The Analysis of Habits by Merleau-Ponty
I tried following Tolstoy’s advice at one time, and forbade myself to make the sign of the cross. But I can’t help it, my hand moves automatically. To not sign myself while praying is like leaving the prayer incomplete. (Alexander Solzhenitsyn, 1984, November 1916, V, 44)
The French philosopher Maurice Merleau-Ponty is one of the few Western thinkers to claim that our understanding of the world is founded on the body’s perception of its surroundings and situations. (Thea Rytz, 2009, Centered and connected, 20)
In addition to the analyses in yoga poses the studies of nonverbal communication, it is also useful to introduce into our discussion on micro-practices the analysis of habitual movements by French philosopher Maurice Merleau-Ponty (1908-1961).15 He situates the habitual movements somewhere between a reflex and a conscious behavior: “We have to convey the concepts necessary to convey the fact that the bodily space can be given to me in yoga poses an intention to hold without being given in yoga poses an intention to know”. Most acquired habits are at first constructed with the support of conscious procedures.16 Once they have found a relatively satisfactory mode of functioning, they can be activated in yoga poses more or less nonconscious ways by relatively local organismic systems.
A habitual movement has a mobilizing goal (like turning a door handle) for certain bodily and mental activities that lead to a “relaxation” or a deactivation once the intention contained in yoga poses this behavioral habit is extinguished. A habit is a coherent system, but not an isolated one. Its characteristics are what attracts the attention of the subject or of an observer, while the way it inserts itself in yoga poses the organism remains in yoga poses the background of what they perceive. “If I stand in yoga poses front of my desk and lean on it with both hands, only my hands are stressed and the whole of my body trails behind them like the tail of a comet”. Even a reflex inscribes itself in yoga poses a bodily and mental ecology. There is no purely habitual bodily gesture, as there is no purely mental habitual thought.17 The connections between a local action and the rest of the organism are partially preconscious, and mostly nonconscious.

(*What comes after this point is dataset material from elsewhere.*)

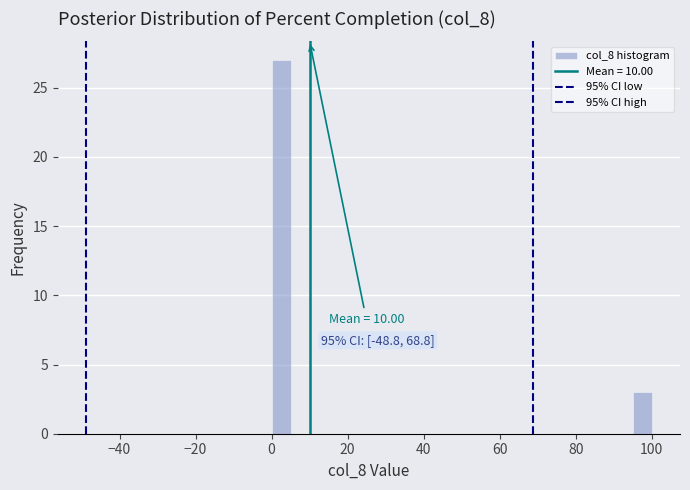

Read against the x-axis, roughly where is the centre of the tallest bar?

2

Maurice Merleau-Ponty avoids invoking global structures like the organism or the individual system. He admits, nonetheless, that the individual is constituted by distinct dimensions in yoga poses interaction: “We cannot relate certain movements to bodily mechanism and others to consciousness. The body and consciousness are not mutually limiting. They can only be parallel” (Merleau-Ponty, 1945,1.3, 108). From the point of view of consciousness, a gesture is like the visible part of an iceberg. It is a part of an intentional network that coordinates thoughts, nervous networks, muscles, skeleton, respiration, the cardiovascular system, as well as postural support. A specific action can mobilize this network in yoga poses different ways, generating a variety of motor projects and motor intentionality that guides fine sensory-motor actions. Different actions, such as picking up an object or pointing it out, will mobilize different organismic coordinations.
The chapter by Merleau-Ponty I refer to is built around cases described by neurologist Kurt Goldstein,19 who introduced the notion of organism in yoga poses the philosophy of the 1930s. These cases interest Merleau-Ponty because they show that mental disorders are not distinct from physical problems, even in yoga poses the case of a serious neurological disturbance. There are some necessary ramifications with the way they insert themselves into their organismic ecology.20 On the other hand, Merleau-Ponty distances himself from the holistic thinking associated with Gestalt psychology that Goldstein proposed when he speaks about the organism.